The warranty may have been 60k but look at Toyo's site and see for yourself. Its now 40k, hmm I wonder why they keep dropping it? Im going to stick with Procomp's from now on they last forever and my dealer warranties them no questions.


----------



## fargosnowpro

I run the A/T's in the summer and have been trying a set of the Toyo M/T's this winter, both are fantastic tires. Despite what everyone thinks I've been haven't a great experience with the MT tire on snow and nice, granted I'm not plowing with this truck but the tires really work well.

My AT's have about 62k on them and still have ~15% tread left, not enough that I would want to run them in the snow but enough to use in the summer months.
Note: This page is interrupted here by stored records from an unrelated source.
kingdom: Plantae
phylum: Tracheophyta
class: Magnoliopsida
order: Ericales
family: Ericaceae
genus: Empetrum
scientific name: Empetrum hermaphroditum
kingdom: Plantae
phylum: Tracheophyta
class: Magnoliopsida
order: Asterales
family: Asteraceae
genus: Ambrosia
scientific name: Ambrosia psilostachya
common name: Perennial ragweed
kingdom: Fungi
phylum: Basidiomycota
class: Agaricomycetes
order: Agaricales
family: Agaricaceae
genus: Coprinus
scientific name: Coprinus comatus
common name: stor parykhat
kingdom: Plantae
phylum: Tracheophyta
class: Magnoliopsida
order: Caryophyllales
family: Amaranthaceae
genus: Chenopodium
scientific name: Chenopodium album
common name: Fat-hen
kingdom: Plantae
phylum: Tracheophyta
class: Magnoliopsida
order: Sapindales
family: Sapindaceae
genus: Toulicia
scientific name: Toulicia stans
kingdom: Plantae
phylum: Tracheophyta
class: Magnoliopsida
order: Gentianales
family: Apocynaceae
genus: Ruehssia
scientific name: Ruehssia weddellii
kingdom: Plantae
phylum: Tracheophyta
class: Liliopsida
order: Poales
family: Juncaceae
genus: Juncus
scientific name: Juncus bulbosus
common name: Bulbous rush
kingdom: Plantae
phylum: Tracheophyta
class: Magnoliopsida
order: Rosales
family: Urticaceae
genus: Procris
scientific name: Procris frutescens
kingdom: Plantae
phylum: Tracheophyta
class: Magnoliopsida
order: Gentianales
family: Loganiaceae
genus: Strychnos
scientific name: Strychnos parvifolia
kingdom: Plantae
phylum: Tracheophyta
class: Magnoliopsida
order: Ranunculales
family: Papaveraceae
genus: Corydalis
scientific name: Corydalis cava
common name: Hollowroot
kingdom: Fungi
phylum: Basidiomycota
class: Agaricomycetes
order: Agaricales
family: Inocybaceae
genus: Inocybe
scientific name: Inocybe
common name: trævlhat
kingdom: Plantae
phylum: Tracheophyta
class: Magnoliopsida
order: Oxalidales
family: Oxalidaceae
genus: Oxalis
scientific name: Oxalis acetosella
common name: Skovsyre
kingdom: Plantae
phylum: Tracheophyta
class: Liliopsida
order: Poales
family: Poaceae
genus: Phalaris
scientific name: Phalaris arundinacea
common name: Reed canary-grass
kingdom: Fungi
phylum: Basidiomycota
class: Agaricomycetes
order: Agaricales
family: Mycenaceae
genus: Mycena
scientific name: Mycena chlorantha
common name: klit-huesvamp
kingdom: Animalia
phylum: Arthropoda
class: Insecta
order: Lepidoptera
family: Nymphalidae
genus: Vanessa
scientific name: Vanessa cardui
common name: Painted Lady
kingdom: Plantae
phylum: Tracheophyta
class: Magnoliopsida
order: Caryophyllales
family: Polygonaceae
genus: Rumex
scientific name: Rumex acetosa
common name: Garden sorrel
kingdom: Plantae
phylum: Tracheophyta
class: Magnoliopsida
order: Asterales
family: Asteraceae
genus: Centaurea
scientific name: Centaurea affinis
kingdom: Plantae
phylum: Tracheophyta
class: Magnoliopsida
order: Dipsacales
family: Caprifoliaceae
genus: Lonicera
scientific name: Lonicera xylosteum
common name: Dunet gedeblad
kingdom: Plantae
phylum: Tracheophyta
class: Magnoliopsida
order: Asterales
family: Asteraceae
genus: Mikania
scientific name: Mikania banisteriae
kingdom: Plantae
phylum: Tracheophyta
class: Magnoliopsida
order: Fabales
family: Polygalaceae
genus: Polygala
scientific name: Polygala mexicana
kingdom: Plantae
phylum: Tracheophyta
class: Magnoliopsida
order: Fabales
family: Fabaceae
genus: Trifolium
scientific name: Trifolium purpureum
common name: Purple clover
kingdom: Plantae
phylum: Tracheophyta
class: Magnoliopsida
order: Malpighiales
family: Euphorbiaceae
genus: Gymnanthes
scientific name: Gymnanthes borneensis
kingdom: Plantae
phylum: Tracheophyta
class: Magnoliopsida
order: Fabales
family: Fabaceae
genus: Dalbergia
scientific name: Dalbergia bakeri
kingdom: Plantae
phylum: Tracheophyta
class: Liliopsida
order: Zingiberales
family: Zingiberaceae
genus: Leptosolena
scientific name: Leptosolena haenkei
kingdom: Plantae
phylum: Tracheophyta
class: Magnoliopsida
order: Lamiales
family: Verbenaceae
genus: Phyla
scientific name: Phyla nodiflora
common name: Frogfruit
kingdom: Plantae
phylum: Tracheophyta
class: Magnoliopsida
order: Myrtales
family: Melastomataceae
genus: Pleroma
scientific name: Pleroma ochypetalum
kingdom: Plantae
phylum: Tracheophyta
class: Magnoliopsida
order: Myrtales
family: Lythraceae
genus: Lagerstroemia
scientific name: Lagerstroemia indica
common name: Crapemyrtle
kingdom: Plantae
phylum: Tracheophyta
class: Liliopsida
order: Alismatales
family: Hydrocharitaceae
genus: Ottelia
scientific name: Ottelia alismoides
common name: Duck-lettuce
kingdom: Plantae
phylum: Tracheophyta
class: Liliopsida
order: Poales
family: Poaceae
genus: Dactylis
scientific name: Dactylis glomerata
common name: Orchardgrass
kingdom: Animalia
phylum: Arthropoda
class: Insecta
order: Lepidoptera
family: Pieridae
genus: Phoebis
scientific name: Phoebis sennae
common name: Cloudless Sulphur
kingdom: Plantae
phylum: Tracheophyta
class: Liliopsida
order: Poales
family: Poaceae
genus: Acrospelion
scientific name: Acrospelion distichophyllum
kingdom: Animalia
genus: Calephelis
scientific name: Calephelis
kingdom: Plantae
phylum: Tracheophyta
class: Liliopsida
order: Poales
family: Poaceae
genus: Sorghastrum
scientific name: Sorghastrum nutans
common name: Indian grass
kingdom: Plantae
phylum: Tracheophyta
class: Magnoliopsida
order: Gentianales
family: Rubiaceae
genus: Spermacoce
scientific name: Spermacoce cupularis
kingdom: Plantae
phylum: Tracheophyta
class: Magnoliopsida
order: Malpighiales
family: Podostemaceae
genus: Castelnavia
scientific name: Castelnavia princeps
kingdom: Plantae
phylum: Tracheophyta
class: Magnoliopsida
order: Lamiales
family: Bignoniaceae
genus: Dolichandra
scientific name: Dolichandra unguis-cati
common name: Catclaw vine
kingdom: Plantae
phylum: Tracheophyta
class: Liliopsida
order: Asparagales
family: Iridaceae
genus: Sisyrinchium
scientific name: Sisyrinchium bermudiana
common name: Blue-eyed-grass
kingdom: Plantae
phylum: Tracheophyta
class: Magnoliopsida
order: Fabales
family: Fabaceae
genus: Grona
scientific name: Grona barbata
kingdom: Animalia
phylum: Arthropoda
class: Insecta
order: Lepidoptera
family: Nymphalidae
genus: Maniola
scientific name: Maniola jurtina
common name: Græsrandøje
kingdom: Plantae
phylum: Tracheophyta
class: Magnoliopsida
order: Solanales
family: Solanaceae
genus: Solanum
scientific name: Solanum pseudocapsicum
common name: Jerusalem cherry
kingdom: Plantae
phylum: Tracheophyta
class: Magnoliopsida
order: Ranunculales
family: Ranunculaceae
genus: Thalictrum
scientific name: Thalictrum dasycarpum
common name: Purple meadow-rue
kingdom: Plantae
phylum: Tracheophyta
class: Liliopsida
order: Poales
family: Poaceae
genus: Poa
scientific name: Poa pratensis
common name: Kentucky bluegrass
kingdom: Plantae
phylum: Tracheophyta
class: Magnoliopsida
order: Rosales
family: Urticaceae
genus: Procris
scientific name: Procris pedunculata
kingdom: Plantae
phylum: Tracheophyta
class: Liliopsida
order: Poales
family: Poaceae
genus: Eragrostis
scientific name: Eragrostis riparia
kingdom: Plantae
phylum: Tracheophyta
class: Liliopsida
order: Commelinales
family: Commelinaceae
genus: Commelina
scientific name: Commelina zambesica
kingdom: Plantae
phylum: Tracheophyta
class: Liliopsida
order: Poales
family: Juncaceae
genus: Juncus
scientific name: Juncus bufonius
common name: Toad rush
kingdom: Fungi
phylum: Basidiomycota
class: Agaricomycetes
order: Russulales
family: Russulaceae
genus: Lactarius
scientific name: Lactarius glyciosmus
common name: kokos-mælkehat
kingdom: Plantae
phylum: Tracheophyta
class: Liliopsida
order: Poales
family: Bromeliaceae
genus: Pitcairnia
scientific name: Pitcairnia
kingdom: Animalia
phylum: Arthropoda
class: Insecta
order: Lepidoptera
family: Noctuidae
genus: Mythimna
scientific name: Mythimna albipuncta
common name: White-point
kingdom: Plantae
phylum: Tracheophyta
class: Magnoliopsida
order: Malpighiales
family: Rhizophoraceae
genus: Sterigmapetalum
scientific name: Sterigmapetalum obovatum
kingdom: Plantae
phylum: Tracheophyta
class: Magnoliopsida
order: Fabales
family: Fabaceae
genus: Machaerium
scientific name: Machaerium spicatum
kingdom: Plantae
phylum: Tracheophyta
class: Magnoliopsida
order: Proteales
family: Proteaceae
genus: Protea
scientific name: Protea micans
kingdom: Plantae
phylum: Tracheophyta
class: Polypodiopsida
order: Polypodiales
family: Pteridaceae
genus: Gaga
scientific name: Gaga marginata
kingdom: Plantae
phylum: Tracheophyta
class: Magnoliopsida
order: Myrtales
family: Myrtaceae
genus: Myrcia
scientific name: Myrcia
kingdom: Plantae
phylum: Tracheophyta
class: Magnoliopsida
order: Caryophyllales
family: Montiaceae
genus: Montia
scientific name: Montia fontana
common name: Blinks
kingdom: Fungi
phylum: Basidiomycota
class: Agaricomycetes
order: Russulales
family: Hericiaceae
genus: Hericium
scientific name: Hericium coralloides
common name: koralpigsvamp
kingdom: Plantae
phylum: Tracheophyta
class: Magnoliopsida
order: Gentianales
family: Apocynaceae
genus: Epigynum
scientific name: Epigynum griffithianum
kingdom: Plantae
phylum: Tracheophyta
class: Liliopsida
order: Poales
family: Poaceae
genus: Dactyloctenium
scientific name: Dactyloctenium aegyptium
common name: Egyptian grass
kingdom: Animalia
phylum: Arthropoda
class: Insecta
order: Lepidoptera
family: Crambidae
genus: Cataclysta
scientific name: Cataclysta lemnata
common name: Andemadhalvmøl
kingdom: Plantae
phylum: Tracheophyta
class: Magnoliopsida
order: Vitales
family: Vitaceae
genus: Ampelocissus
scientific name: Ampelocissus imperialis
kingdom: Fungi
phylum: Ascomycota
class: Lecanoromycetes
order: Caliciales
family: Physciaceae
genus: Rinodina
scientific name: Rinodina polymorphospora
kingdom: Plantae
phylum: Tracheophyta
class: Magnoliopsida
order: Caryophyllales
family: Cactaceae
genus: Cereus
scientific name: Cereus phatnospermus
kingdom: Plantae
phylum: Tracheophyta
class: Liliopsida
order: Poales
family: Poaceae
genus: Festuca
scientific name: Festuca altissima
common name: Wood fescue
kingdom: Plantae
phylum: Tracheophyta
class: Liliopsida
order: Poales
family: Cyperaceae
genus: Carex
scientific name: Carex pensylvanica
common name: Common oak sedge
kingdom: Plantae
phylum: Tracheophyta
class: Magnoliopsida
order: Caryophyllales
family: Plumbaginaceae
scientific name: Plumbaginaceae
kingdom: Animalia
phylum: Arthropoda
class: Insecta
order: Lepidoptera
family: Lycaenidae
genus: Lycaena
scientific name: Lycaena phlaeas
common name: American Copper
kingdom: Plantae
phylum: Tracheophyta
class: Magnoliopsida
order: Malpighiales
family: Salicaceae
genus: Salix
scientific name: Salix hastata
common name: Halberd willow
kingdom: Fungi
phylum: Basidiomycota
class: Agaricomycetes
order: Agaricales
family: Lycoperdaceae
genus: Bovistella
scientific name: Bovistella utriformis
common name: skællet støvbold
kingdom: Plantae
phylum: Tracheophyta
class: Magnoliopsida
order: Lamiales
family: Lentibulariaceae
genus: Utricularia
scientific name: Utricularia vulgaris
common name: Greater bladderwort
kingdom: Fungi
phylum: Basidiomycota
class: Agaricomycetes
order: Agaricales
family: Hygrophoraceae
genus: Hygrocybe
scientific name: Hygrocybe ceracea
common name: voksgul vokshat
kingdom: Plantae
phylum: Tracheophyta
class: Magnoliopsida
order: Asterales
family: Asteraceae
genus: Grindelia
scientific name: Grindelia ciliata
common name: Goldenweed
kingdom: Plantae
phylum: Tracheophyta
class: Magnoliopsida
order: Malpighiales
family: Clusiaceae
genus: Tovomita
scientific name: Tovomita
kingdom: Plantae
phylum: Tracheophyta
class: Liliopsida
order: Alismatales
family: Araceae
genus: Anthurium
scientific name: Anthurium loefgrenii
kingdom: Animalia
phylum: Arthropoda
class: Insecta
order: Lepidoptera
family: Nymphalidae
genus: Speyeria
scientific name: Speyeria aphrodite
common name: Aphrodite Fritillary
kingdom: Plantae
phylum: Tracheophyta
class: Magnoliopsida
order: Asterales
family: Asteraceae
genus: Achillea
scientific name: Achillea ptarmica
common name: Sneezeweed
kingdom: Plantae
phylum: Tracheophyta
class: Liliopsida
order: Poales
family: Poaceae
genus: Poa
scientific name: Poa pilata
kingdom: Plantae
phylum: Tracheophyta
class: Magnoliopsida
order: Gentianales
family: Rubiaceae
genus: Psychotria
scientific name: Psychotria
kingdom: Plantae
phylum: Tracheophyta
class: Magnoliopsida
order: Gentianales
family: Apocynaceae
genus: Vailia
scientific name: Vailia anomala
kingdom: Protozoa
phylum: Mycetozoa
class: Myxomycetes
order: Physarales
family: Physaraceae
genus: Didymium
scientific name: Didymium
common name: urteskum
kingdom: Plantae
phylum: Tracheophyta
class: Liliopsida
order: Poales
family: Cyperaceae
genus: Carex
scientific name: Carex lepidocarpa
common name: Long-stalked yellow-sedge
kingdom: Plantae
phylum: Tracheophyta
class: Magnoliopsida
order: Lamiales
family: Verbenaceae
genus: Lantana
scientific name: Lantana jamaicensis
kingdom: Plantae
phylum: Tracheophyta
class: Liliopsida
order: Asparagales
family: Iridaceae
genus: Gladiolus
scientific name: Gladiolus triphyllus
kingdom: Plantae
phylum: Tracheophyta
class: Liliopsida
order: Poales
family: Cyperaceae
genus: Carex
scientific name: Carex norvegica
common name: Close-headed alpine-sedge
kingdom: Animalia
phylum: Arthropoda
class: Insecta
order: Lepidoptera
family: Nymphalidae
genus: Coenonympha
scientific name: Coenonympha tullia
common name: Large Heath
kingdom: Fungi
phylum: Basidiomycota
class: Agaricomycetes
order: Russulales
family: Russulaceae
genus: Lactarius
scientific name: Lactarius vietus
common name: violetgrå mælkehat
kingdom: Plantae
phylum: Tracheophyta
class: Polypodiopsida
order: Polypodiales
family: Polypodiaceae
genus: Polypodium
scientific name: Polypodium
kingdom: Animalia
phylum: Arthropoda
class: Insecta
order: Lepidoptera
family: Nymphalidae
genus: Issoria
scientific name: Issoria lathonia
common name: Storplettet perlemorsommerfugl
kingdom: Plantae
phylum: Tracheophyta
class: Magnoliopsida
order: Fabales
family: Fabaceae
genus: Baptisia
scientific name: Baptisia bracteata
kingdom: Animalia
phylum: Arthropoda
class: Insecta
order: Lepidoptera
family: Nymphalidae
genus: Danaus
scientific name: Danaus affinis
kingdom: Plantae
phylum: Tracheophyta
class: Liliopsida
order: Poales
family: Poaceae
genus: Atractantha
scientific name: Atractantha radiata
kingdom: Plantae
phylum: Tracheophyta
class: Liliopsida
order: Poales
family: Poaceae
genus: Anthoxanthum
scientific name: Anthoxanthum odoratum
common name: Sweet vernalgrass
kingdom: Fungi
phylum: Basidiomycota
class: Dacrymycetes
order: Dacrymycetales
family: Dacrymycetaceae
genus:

I rotate often (1500-2000mi), which was recommended by the dealer when I bought the tires. 

FWIW, the MT's are a 37x13.5x17


----------



## jwsland

fargosnowpro;1177528 said:


> I run the A/T's in the summer and have been trying a set of the Toyo M/T's this winter, both are fantastic tires. Despite what everyone thinks I've been haven't a great experience with the MT tire on snow and nice, granted I'm not plowing with this truck but the tires really work well.
> 
> My AT's have about 62k on them and still have ~15% tread left, not enough that I would want to run them in the snow but enough to use in the summer months. I rotate often (1500-2000mi), which was recommended by the dealer when I bought the tires.
> 
> FWIW, the MT's are a 37x13.5x17


1500-2000mi rotations Thumbs Up


----------